(Record excerpts Opens)

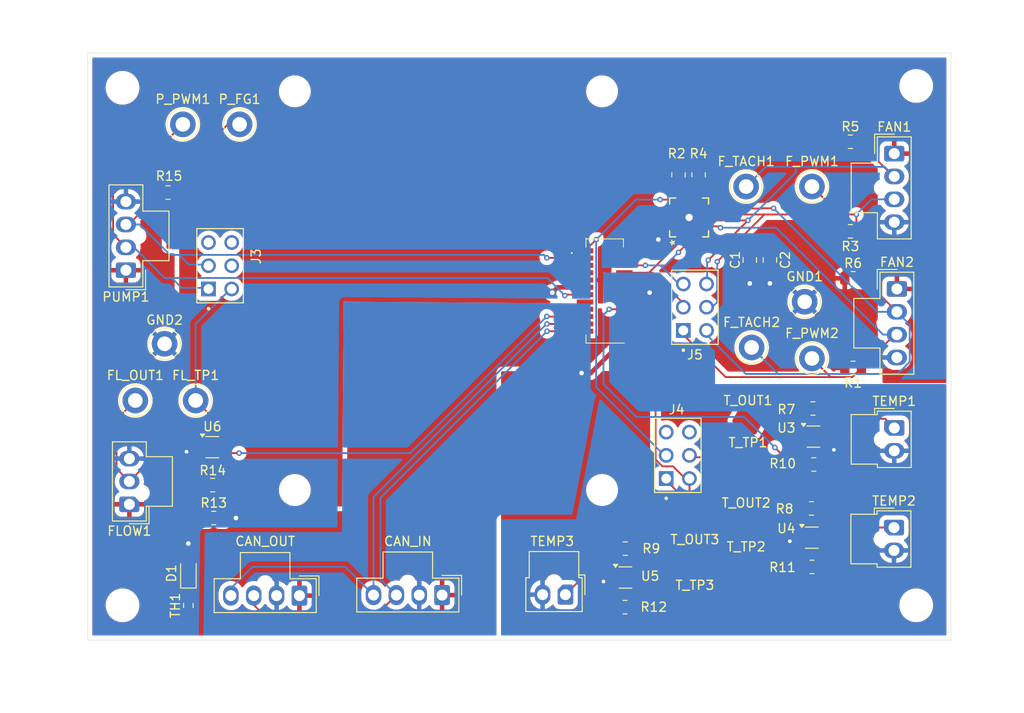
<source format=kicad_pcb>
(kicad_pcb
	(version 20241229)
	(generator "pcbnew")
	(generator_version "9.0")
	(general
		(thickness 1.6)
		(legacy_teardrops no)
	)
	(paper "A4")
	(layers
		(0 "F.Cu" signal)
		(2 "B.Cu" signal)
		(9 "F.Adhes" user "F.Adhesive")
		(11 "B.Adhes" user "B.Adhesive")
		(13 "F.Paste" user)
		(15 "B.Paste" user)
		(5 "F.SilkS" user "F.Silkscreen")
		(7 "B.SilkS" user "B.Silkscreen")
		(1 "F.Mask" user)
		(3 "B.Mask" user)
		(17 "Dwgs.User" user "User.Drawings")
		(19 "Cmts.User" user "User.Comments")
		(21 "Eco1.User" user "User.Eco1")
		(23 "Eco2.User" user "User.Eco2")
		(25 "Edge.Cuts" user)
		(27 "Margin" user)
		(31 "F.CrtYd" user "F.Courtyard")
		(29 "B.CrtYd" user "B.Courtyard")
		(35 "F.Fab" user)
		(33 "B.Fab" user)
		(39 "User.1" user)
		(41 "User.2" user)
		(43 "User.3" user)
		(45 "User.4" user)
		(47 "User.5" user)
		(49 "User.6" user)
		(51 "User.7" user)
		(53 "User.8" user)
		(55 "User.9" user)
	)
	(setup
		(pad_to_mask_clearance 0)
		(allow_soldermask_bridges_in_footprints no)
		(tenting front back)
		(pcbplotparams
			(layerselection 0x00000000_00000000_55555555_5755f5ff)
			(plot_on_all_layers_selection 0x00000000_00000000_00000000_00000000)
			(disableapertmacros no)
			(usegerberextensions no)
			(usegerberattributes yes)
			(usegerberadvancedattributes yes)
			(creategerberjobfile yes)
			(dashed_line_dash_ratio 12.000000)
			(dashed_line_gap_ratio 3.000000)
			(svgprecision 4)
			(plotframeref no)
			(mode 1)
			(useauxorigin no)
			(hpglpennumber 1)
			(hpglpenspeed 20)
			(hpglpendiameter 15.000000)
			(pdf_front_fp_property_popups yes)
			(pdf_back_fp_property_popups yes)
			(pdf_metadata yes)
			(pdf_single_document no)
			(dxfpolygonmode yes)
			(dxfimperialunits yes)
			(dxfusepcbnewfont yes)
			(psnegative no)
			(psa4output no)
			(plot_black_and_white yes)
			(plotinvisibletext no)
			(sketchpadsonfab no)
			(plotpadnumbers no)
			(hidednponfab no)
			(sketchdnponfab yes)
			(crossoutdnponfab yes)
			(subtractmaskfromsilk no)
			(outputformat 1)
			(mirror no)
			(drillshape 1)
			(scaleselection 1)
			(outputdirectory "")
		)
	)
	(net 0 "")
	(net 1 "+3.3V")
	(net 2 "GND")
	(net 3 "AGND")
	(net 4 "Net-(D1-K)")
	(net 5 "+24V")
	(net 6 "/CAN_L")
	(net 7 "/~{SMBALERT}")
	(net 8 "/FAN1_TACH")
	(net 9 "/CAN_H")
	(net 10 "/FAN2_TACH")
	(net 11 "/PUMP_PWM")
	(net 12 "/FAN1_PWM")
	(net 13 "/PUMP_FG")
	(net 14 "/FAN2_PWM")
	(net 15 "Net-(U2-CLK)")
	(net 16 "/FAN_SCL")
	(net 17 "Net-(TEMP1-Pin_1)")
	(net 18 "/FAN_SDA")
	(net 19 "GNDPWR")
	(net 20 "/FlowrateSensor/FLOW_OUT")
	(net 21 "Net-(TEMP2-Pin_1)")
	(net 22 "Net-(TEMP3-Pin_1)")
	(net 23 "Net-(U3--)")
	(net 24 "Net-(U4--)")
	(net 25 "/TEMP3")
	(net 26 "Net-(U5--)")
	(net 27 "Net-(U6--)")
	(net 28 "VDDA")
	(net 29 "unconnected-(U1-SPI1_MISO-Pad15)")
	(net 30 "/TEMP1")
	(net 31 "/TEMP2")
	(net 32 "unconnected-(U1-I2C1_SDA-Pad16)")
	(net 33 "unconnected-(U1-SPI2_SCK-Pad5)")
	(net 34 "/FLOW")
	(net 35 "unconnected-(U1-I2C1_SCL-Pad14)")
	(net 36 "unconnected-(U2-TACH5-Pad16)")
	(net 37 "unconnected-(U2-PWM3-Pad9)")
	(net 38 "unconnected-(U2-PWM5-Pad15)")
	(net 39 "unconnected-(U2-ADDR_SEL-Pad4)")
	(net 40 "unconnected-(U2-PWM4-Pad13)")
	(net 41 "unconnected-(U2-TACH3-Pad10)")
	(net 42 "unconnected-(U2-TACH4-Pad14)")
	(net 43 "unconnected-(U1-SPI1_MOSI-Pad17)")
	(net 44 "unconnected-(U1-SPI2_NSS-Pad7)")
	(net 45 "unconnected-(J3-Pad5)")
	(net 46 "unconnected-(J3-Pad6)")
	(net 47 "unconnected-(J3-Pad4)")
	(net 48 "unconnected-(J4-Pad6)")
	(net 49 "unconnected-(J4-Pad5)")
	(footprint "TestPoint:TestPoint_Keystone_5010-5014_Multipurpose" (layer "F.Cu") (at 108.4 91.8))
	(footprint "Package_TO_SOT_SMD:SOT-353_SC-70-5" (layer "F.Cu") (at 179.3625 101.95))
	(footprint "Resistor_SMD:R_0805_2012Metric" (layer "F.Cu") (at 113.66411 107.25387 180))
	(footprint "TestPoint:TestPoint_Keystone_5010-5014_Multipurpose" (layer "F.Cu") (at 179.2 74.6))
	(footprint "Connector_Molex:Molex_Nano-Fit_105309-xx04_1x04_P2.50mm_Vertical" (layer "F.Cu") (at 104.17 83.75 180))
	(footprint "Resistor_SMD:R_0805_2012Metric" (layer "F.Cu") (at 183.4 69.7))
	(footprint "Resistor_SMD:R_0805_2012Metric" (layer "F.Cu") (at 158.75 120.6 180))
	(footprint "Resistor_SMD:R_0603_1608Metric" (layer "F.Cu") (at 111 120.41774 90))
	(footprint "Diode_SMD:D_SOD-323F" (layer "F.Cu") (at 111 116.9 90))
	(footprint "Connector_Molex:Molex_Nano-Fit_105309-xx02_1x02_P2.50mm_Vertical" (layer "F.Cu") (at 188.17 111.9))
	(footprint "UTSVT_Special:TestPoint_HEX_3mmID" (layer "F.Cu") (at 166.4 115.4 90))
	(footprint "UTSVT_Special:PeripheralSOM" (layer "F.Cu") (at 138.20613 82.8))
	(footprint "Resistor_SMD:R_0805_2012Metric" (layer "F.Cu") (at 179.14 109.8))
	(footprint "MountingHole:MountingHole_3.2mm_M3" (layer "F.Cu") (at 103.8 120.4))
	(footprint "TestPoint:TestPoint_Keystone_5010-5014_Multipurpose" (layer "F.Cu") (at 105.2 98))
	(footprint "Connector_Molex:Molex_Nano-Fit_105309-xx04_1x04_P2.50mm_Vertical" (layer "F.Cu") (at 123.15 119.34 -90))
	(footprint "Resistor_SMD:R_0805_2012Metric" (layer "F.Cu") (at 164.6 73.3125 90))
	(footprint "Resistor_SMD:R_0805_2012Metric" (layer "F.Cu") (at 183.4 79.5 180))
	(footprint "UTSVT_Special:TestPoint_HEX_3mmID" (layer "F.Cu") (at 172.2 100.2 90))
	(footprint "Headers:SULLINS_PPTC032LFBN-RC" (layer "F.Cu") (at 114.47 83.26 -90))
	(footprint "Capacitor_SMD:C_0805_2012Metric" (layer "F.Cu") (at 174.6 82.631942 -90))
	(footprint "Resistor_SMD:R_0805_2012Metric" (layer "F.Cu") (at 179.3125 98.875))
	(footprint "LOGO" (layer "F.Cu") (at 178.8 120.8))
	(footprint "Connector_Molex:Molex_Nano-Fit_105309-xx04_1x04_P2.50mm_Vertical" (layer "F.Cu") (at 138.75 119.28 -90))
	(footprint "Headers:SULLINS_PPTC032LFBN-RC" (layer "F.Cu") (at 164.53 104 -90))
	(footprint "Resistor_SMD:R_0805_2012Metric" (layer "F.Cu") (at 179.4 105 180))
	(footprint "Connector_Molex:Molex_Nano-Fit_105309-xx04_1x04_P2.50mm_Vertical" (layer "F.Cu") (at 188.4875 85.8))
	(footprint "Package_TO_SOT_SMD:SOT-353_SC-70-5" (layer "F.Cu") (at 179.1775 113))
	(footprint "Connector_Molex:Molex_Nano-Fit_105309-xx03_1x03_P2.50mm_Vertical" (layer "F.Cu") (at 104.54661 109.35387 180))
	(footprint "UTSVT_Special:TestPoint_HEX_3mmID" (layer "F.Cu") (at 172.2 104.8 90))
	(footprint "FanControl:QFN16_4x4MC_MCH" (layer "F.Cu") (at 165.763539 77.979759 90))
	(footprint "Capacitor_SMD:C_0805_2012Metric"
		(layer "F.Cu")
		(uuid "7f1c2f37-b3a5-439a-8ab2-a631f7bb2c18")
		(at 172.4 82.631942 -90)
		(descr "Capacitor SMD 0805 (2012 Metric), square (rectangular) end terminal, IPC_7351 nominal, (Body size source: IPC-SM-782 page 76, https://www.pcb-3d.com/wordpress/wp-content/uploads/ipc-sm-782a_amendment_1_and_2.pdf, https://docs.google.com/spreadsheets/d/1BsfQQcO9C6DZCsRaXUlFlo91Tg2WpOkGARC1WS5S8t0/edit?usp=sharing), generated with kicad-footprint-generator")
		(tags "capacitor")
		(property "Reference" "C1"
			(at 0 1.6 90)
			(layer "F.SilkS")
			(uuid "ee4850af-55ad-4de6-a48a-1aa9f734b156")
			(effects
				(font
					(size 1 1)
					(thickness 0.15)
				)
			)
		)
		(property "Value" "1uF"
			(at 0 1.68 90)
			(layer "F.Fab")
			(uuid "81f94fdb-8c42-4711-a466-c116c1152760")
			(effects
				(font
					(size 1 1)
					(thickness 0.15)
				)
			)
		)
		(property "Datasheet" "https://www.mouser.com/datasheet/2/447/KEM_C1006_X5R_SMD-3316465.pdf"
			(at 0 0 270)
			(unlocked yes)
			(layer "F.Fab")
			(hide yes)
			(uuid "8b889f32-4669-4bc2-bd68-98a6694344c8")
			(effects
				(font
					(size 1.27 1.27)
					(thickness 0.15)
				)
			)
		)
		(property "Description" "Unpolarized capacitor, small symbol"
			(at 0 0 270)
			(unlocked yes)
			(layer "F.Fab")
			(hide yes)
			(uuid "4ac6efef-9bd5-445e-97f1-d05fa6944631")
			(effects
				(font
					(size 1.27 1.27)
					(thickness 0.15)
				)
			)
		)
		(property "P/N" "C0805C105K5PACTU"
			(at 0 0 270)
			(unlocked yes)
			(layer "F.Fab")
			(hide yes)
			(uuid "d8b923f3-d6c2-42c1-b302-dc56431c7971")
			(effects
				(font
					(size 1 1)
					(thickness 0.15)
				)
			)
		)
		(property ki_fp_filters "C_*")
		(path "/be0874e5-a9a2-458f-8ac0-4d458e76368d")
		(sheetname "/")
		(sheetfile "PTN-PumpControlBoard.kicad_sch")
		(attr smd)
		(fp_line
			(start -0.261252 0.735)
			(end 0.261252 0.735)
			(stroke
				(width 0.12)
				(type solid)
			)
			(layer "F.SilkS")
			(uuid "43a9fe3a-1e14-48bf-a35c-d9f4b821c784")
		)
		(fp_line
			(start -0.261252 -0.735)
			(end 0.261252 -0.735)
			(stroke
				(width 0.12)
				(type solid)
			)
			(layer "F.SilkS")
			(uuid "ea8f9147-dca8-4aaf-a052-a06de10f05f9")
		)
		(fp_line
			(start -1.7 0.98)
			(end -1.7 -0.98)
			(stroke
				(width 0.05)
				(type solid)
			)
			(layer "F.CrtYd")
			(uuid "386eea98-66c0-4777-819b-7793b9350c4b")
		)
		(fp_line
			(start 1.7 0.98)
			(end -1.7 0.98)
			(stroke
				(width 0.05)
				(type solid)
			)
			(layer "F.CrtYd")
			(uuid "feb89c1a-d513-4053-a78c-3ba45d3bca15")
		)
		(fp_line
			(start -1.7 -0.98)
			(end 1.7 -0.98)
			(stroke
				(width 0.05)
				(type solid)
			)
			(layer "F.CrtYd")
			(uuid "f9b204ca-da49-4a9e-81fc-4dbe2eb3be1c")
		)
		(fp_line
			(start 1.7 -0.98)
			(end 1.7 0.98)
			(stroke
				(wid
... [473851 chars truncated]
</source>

(Record excerpts Closes)
(Record excerpts Opens)

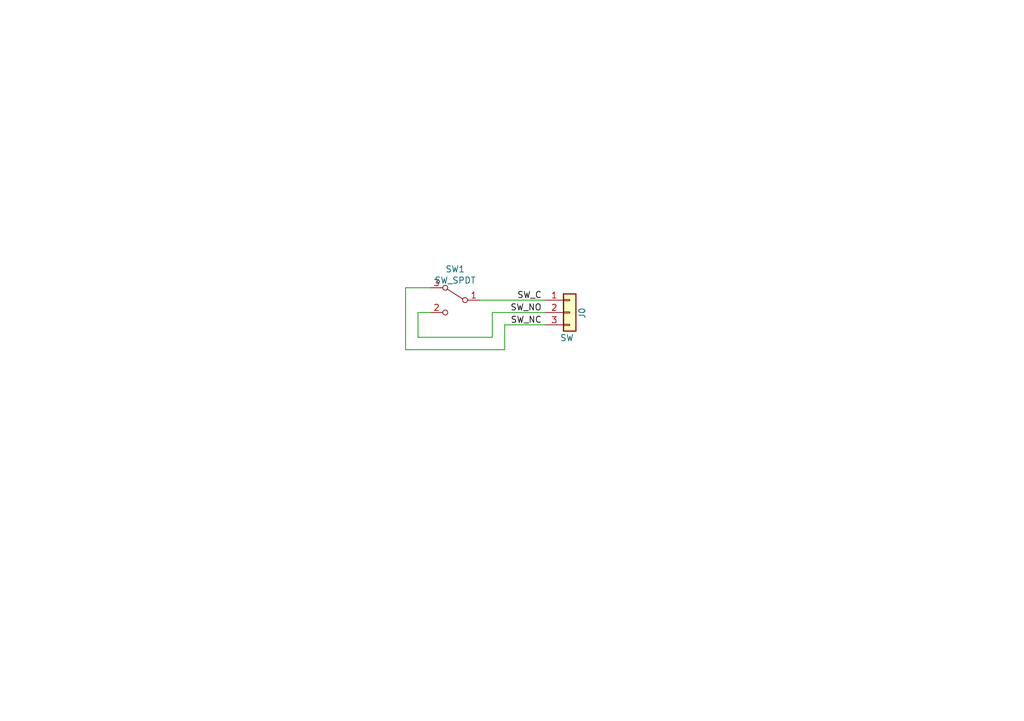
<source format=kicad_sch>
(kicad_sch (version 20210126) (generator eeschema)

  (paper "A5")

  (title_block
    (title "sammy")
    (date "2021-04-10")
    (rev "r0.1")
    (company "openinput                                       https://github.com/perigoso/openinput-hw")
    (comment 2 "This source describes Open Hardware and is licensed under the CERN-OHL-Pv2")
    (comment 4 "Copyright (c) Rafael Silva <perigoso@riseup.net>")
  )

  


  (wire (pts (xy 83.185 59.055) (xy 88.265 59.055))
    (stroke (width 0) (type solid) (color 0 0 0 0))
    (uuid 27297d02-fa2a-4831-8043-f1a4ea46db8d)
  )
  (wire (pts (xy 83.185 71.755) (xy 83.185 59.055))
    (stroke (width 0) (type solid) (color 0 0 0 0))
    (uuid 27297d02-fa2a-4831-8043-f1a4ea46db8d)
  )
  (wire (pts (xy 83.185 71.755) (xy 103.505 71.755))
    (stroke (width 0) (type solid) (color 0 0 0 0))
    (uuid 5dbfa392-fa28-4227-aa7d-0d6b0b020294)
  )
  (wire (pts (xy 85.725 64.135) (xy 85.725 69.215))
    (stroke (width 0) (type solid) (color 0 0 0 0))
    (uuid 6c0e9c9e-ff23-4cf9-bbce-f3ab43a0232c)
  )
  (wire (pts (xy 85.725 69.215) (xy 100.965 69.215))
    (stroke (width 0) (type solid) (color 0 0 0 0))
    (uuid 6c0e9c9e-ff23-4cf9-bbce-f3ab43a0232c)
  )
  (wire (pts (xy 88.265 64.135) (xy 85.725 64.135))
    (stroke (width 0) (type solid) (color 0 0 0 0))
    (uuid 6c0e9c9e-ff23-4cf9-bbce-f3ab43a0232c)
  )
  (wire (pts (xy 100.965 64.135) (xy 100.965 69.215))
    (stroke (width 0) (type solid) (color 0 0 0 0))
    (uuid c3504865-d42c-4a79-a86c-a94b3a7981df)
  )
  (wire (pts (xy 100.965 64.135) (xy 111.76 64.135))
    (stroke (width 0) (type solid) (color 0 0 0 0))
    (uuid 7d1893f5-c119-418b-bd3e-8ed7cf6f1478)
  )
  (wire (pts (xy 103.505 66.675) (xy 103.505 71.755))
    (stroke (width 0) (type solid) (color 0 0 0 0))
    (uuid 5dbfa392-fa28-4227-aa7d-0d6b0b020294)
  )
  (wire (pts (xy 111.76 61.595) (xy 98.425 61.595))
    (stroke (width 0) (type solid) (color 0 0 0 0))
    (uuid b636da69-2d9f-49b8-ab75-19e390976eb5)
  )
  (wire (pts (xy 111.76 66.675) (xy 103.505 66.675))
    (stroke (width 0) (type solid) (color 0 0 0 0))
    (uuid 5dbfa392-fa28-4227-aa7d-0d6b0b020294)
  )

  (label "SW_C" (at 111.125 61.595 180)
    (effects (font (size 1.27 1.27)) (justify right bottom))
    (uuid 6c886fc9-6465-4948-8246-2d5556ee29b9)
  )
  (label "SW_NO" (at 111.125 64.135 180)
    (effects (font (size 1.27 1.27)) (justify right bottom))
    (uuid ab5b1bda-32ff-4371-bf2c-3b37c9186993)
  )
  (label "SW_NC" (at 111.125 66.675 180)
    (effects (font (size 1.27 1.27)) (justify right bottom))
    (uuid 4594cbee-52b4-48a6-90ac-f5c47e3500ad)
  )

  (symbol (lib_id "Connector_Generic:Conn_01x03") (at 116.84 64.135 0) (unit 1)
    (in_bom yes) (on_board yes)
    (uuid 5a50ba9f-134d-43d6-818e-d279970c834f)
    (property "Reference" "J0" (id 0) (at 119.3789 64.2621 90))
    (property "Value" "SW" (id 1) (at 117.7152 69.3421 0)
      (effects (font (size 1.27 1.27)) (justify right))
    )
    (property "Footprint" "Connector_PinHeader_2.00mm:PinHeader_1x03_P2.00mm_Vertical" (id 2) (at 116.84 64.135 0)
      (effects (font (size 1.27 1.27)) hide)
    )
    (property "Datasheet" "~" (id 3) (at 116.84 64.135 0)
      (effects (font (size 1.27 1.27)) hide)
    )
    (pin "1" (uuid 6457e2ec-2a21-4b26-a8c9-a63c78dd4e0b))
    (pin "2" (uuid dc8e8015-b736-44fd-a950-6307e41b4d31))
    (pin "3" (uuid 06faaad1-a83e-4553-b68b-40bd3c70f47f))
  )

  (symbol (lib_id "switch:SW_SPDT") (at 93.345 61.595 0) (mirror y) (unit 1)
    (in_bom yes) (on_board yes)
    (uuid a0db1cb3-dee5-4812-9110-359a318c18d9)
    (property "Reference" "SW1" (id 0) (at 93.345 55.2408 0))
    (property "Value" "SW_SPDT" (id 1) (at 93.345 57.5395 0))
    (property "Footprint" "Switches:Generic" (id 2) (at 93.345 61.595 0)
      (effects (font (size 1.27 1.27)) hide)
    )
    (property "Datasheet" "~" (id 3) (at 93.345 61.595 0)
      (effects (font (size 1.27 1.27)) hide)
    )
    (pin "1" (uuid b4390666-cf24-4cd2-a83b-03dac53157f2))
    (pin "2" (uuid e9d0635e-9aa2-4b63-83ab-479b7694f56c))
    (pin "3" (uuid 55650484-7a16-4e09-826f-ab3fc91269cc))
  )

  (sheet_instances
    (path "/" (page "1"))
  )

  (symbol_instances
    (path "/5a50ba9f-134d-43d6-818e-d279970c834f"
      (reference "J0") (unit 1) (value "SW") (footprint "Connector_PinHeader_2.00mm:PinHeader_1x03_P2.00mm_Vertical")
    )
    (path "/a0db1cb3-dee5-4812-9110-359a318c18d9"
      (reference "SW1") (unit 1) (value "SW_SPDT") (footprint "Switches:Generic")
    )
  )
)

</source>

(Record excerpts Closes)

From the listing above, pick out every line containing "Silkscreen".

■ **Response to the exercise**
		(5 "F.SilkS" user "F.Silkscreen")
		(7 "B.SilkS" user "B.Silkscreen")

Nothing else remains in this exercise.